§ **Tugas Latihan**
Ketik ulang persis bagian artikel tentang komunitas lari Indo Runners, mulai dari "Anggota komunitas Indo Runners itu" sampai "35-40 menit kemudian.", kata-kata terakhir itu ikut diketik.

━━ Kutipan Sumber ━━

Lari Itu Gaya Hidup Kami....
KOMPAS.com - Kalau bersepeda sudah bisa jadi gaya hidup orang Jakarta, mengapa lari tidak bisa? Soal badan jadi sehat, itu bonusnya. "Lari itu gaya hidup kami...," kata anggota komunitas Indo Runners.
Anggota komunitas Indo Runners itu adalah pebiola Maylaffayza. Ia bergabung dengan komunitas pencinta lari itu sejak 2009. Kamis (22/9/2011) malam, Fayza bersama 20-an anggota komunitas Indo Runners berkumpul di salah satu sudut pelataran mal fX di kawasan Senayan, Jakarta. Sekitar pukul 20.00, sesuai waktu yang telah dijadwalkan, mereka berlari menyusuri Jalan Jenderal Sudirman untuk memasuki kawasan Gelora Bung Karno, lalu menuju Jalan Asia Afrika, kembali ke Jalan Jenderal Sudirman mengarah tempat awal berkumpul.
Mereka menembus keramaian orang yang tengah menanti kendaraan umum. Mereka berlari di gelapnya lapangan Parkir Timur Senayan. Kaki-kaki berlari di trotoar yang bergelombang. Setelah menelusuri jalan dengan jarak sekitar lima kilometer, anggota Indo Runners kembali ke tempat awal berkumpul sekitar 35-40 menit kemudian.

━━━
━━ Data yang Disediakan ━━

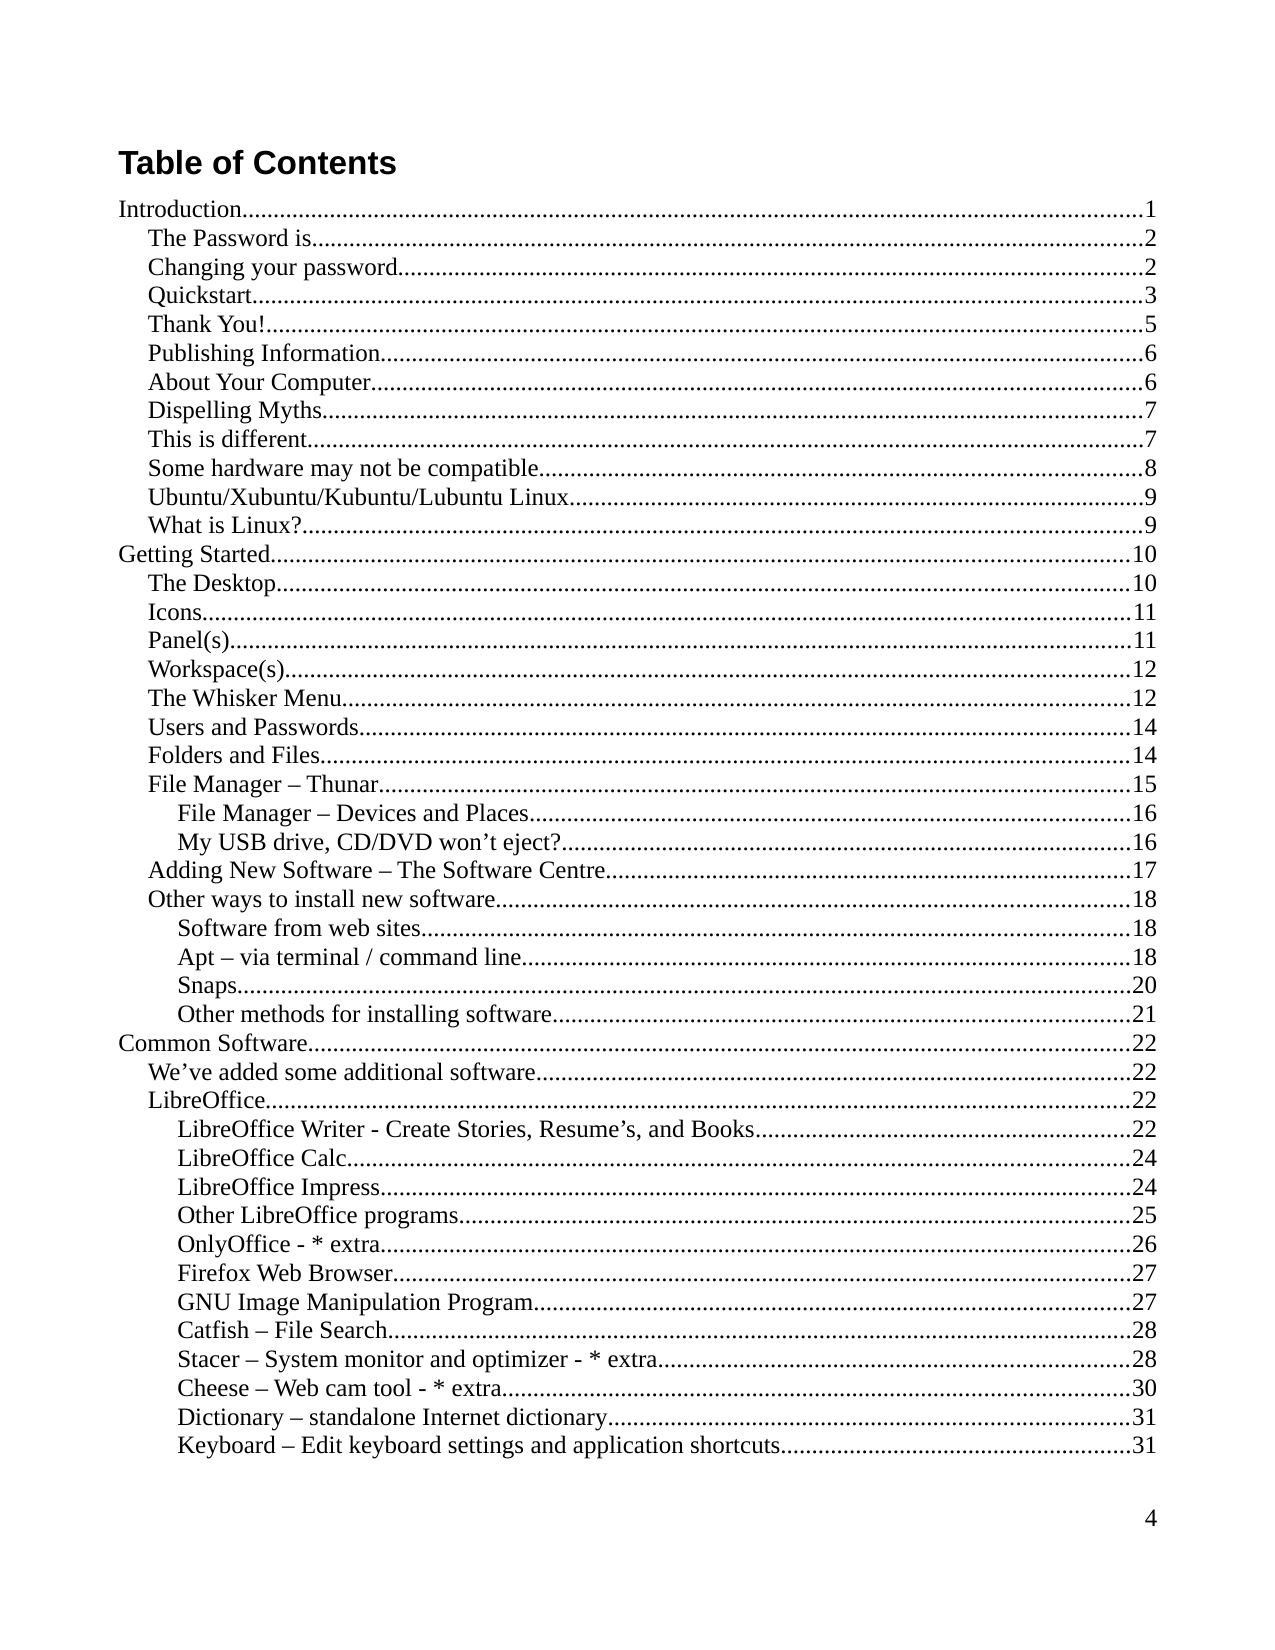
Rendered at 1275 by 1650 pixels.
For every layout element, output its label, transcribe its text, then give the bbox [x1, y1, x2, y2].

━━━
━━ Data yang Disediakan ━━

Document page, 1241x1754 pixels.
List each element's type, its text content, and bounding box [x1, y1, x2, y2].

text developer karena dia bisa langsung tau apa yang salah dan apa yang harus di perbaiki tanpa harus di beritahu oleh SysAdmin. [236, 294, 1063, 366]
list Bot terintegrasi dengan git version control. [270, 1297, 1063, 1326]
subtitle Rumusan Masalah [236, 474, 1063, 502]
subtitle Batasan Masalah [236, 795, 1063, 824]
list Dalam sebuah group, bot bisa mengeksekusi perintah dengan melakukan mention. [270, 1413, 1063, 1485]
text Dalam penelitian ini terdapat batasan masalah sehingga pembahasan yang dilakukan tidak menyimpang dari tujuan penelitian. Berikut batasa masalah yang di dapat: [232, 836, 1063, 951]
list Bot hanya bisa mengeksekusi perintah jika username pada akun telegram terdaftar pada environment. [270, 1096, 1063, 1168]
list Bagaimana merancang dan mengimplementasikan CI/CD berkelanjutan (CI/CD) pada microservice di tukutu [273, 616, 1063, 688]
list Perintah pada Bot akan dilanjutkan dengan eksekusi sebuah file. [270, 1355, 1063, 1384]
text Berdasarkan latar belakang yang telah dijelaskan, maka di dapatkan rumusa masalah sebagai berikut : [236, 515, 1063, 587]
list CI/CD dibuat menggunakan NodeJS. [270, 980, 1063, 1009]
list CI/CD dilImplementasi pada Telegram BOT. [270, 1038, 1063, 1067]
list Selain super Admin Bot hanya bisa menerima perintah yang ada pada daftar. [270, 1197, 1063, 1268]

━━━

§ **Jawaban Tugas**
Anggota komunitas Indo Runners itu adalah pebiola Maylaffayza. Ia bergabung dengan komunitas pencinta lari itu sejak 2009. Kamis (22/9/2011) malam, Fayza bersama 20-an anggota komunitas Indo Runners berkumpul di salah satu sudut pelataran mal fX di kawasan Senayan, Jakarta. Sekitar pukul 20.00, sesuai waktu yang telah dijadwalkan, mereka berlari menyusuri Jalan Jenderal Sudirman untuk memasuki kawasan Gelora Bung Karno, lalu menuju Jalan Asia Afrika, kembali ke Jalan Jenderal Sudirman mengarah tempat awal berkumpul.
Mereka menembus keramaian orang yang tengah menanti kendaraan umum. Mereka berlari di gelapnya lapangan Parkir Timur Senayan. Kaki-kaki berlari di trotoar yang bergelombang. Setelah menelusuri jalan dengan jarak sekitar lima kilometer, anggota Indo Runners kembali ke tempat awal berkumpul sekitar 35-40 menit kemudian.